Companies like Simbo AI, which focus on AI-driven phone automation, offer tools that improve communication workflows. These tools boost efficiency and patient interaction, helping healthcare organizations in the U.S. meet their rules and competition.
The role of AI in healthcare interoperability is growing. It helps with accurate and quick data exchange, improves workflows, and supports providers in handling rules. As AI gets better and more common in healthcare, medical practice administrators, owners, and IT managers in the U.S. will find ways to improve patient care and operations.
AI technology is expected to streamline workflows and enhance interoperability in healthcare by enabling systems to exchange data more efficiently and accurately.

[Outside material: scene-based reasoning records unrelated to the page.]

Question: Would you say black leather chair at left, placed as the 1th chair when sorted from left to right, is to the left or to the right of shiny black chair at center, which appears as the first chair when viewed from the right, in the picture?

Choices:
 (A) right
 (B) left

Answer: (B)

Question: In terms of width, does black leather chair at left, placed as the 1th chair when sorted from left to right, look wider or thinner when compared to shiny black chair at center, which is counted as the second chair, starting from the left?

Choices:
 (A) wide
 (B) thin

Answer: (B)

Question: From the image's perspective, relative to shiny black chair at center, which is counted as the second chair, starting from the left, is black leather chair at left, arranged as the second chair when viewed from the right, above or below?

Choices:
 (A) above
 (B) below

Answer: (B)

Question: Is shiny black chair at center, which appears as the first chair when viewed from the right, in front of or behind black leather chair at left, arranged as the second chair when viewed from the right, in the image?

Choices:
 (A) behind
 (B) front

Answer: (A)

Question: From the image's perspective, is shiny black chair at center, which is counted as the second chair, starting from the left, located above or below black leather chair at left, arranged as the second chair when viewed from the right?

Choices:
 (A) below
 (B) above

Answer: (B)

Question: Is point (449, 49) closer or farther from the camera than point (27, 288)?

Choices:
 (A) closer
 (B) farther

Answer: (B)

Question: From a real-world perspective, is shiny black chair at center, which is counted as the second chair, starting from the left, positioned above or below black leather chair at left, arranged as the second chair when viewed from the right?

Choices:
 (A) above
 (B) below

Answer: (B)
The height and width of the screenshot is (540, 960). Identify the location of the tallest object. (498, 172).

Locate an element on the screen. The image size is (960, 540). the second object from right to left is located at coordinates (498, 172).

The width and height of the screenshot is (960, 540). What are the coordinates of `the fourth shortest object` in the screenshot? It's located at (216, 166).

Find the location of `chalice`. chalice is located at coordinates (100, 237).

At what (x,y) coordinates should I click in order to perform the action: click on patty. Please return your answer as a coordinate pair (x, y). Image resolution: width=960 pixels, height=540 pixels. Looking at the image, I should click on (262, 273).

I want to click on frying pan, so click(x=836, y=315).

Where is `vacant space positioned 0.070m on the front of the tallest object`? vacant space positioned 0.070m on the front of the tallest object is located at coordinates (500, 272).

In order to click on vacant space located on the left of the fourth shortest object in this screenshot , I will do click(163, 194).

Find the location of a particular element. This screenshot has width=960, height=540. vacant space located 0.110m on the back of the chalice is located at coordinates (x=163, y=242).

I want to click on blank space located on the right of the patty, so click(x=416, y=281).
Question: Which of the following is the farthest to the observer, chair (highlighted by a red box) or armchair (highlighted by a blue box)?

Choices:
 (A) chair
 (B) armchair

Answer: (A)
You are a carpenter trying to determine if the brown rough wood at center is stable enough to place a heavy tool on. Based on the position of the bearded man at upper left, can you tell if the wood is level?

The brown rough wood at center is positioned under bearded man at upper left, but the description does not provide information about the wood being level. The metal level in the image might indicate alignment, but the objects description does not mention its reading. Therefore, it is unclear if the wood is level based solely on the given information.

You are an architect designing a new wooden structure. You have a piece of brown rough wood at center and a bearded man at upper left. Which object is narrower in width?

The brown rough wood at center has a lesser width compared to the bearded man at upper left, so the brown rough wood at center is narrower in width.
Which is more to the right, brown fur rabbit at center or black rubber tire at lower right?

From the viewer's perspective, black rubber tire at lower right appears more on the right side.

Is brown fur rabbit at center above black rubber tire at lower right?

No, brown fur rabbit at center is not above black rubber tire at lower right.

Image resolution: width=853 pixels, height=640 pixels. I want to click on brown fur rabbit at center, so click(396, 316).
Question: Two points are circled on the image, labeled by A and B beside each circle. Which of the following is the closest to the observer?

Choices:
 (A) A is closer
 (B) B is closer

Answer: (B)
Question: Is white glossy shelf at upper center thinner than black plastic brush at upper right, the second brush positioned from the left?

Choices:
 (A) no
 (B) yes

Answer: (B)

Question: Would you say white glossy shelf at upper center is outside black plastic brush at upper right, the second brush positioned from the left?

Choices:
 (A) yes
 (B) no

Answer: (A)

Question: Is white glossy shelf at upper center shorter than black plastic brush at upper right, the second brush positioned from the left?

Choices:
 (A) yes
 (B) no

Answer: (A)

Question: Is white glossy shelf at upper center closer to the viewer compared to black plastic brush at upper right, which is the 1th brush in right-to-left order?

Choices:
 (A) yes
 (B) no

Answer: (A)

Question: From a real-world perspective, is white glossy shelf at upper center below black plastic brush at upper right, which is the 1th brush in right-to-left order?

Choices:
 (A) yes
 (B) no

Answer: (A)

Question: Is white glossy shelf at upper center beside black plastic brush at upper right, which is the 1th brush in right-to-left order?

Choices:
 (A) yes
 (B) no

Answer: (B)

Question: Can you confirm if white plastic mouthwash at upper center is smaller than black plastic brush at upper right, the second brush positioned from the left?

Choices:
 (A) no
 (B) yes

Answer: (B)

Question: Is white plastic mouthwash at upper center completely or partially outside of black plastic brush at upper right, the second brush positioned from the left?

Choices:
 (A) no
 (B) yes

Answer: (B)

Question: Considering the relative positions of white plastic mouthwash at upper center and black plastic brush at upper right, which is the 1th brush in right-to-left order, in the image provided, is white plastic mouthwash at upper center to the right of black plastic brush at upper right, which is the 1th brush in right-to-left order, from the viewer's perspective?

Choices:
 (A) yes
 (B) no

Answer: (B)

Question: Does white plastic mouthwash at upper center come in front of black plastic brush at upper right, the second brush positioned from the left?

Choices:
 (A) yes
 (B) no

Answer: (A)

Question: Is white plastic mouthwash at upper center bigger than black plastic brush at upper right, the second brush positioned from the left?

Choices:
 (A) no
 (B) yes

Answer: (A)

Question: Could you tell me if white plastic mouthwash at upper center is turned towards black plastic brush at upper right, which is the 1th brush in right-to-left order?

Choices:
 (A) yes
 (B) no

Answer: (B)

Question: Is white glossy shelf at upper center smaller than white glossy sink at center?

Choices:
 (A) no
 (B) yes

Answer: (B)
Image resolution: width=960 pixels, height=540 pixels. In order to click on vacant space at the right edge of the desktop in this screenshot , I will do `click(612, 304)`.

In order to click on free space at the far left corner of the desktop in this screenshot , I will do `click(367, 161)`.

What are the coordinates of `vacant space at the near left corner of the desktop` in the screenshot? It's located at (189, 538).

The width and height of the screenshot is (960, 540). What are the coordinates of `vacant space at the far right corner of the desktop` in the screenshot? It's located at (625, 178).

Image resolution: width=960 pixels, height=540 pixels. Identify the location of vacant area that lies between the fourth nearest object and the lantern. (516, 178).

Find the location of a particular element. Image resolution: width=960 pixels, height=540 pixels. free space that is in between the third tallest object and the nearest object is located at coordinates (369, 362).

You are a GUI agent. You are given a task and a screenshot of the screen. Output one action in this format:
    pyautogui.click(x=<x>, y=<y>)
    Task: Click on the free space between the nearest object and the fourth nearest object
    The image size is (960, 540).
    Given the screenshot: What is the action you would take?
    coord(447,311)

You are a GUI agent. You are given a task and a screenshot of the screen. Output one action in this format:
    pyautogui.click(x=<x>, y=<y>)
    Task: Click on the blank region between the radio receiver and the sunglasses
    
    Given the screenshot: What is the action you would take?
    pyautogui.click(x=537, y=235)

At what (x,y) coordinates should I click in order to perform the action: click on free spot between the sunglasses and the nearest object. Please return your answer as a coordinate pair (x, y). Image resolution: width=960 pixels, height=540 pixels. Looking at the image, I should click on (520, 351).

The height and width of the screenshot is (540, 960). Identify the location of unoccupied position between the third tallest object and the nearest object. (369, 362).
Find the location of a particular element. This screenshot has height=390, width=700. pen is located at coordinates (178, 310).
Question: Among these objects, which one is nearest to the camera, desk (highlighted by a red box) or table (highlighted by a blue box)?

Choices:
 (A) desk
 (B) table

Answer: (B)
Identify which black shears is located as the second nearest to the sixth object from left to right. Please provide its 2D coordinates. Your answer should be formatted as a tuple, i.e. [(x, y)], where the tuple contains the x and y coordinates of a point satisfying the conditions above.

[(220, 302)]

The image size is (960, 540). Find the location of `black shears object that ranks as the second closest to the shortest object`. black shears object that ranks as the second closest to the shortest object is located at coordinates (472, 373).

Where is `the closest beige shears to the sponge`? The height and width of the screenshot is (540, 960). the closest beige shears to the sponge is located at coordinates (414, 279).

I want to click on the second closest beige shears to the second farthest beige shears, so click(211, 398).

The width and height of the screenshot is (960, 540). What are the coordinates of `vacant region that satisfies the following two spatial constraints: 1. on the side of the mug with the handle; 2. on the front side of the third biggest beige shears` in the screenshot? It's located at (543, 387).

It aids in creating standardized clinical documentation from unstructured text, thereby improving health information exchange.
AI innovations can focus on upstream factors affecting health, such as access to nutritious foods and exercise, which can potentially reduce healthcare costs associated with diseases like diabetes.
AI, semantic interoperability, and regulatory advancements are predicted to be significant health IT trends in 2024, emphasizing improved interoperability and usability of EHR systems.
Semantic interoperability allows different health information systems to exchange data with a shared understanding and meaning, which facilitates seamless data integration across various platforms.
Despite advancements like TEFCA enhancing data access, usability remains a significant challenge, with healthcare providers citing a need for better electronic health record (EHR) usability to improve patient care.
AI can transform unstructured data sources, such as faxes, into structured documents, like C-CDA formatted records, improving clinical documentation practices and enhancing data accuracy.
The HTI-1 rule introduces enhanced data exchange requirements for certified health IT, aiming to push interoperability forward but may have a slow implementation process.
The government has introduced regulations like the Cures Act to promote interoperability but faces challenges in enforcing provisions against information blocking effectively.
Starting September 1, 2023, organizations found guilty of information blocking could face penalties of up to $1 million per instance, emphasizing the importance of compliance.
TEFCA aims to create a network of networks to enhance patient health data access, which is crucial for improving interoperability among healthcare providers and payers.